▶ _Consignes_
1) Les affirmations (a), (b) et (c) concordent-elles avec le texte sur le harcèlement moral ? Pour chacune, répondez par oui ou non et citez mot pour mot le passage qui tranche.
(a) Le salarié qui dénonce auprès de son employeur un harcèlement moral dont il s’estime victime peut être poursuivi pour diffamation.
(b) Les dénonciations adressées à l’inspection du travail bénéficient elles aussi d’une protection.
(c) Le salarié encourt un licenciement pour dénonciation calomnieuse même si sa mauvaise foi n’est pas établie.
2) Répondez aux questions suivantes d’après le texte sur le harcèlement moral.
(a) Contre quoi le Code du travail protège-t-il la victime et le témoin de harcèlement moral ?
(b) Quelle peine d’emprisonnement punit la dénonciation calomnieuse ?
(c) À qui revient-il d’établir la mauvaise foi du salarié ?
3) Recopiez à l’identique le passage du texte sur le harcèlement moral allant de « Le salarié qui » jusqu’à « poursuivi pour diffamation. ».

▶ _Document source_
——————
Le salarié qui dénonce des agissements de harcèlement moral dont il s’estime victime, auprès de l’employeur ou des organes chargés de veiller à l’application des dispositions du Code du travail, ne peut pas être poursuivi pour diffamation.

En effet, le Code du travail protège la victime et le témoin de harcèlement moral contre le licenciement et toute mesure de discrimination fondés sur de telles dénonciations et prescrit au salarié d’alerter l’employeur en présence d’une situation de travail dont il a un motif raisonnable de penser qu’elle présente un danger grave et imminent pour sa vie ou sa santé. Dès lors, une personne ne peut pas être pénalement poursuivie pour avoir respecté ces prescriptions légales.

Les dénonciations faites à l’inspection du travail et aux représentants du personnel sont également protégées. 

Le salarié encourt toutefois un licenciement et des poursuites judiciaires pour dénonciation calomnieuse si sa mauvaise foi est établie.
En effet, la dénonciation d’un fait de nature à entraîner des sanctions judiciaires, administratives ou disciplinaires et que l’on sait totalement ou partiellement inexact, lorsqu’elle est adressée à un officier de justice ou de police, à une autorité ayant le pouvoir d’y donner suite ou aux supérieurs hiérarchiques ou à l’employeur de la personne dénoncée, est punie de 5 ans d’emprisonnement et de 45 000 € d’amende. 

Cette mauvaise foi doit être établie par l’employeur.
——————
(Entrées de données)
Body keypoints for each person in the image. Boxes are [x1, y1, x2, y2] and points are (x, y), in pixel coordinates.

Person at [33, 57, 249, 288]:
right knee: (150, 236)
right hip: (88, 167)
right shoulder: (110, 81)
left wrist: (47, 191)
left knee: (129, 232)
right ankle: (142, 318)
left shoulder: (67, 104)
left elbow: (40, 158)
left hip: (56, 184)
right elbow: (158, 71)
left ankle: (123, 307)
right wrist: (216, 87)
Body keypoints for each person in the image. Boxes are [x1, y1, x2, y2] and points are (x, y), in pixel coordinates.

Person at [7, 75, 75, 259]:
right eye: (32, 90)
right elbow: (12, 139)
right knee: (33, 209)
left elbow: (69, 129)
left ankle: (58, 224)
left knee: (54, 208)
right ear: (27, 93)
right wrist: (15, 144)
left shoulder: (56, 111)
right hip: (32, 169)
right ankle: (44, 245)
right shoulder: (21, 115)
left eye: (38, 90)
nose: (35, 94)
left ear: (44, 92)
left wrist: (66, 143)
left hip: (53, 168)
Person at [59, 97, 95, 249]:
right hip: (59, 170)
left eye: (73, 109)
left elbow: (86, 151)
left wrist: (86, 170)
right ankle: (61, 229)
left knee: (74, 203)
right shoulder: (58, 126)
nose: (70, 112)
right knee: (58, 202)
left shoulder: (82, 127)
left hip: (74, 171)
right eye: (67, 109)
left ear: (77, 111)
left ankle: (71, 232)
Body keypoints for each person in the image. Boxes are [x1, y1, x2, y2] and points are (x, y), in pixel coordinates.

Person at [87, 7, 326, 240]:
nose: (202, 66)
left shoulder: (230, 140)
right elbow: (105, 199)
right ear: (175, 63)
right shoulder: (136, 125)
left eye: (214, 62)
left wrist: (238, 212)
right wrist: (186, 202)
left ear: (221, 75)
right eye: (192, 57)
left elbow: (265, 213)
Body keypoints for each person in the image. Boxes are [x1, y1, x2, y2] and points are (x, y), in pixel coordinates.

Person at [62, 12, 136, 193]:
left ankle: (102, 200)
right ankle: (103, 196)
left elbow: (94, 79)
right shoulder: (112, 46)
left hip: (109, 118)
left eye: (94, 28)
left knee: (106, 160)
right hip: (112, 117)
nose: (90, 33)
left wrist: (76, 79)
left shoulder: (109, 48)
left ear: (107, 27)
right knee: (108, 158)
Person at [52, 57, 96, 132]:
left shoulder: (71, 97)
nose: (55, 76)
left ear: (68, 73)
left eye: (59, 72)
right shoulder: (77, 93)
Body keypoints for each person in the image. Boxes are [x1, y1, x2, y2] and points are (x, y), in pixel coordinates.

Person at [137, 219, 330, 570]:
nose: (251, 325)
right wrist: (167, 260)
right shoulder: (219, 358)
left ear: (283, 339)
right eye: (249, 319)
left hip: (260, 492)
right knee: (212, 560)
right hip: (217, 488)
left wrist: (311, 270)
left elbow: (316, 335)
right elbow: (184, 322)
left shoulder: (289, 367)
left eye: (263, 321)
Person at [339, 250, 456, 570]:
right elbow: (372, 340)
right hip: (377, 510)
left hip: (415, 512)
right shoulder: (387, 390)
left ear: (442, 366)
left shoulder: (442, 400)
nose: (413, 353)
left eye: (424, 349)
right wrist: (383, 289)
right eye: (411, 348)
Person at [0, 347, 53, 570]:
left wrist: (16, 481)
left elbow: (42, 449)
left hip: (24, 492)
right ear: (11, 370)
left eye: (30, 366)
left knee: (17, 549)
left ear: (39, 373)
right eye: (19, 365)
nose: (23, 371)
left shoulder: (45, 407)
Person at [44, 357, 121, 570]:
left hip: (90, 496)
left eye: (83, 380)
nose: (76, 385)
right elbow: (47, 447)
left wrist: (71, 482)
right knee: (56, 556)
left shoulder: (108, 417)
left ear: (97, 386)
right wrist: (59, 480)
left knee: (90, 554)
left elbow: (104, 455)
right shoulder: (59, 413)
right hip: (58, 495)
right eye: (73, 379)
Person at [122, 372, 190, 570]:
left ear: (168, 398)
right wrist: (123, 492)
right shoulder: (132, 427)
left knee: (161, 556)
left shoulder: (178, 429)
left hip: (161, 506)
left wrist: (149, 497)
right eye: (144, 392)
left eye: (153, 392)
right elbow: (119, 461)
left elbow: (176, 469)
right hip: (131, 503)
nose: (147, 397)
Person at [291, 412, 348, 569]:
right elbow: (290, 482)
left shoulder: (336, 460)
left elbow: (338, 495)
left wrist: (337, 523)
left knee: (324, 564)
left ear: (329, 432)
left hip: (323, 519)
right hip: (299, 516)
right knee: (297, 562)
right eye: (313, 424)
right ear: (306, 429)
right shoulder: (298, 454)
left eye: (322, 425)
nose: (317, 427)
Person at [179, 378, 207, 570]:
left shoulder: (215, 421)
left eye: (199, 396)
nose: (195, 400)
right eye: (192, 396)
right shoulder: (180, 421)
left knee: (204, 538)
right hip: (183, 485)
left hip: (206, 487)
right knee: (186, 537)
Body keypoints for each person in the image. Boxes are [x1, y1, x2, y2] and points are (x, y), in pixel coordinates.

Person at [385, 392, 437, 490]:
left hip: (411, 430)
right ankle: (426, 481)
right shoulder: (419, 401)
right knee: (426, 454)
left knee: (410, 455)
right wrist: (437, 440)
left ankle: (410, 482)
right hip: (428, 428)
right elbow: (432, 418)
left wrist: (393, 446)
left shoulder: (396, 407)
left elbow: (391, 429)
——————
▶ _Corrigé_
1)
(a) Non : « ne peut pas être poursuivi pour diffamation ».
(b) Oui : « Les dénonciations faites à l’inspection du travail et aux représentants du personnel sont également protégées. »
(c) Non : « Le salarié encourt toutefois un licenciement et des poursuites judiciaires pour dénonciation calomnieuse si sa mauvaise foi est établie. »

2)
(a) Contre le licenciement et toute mesure de discrimination fondés sur de telles dénonciations.
(b) 5 ans d’emprisonnement.
(c) À l’employeur.

3)
Le salarié qui dénonce des agissements de harcèlement moral dont il s’estime victime, auprès de l’employeur ou des organes chargés de veiller à l’application des dispositions du Code du travail, ne peut pas être poursuivi pour diffamation.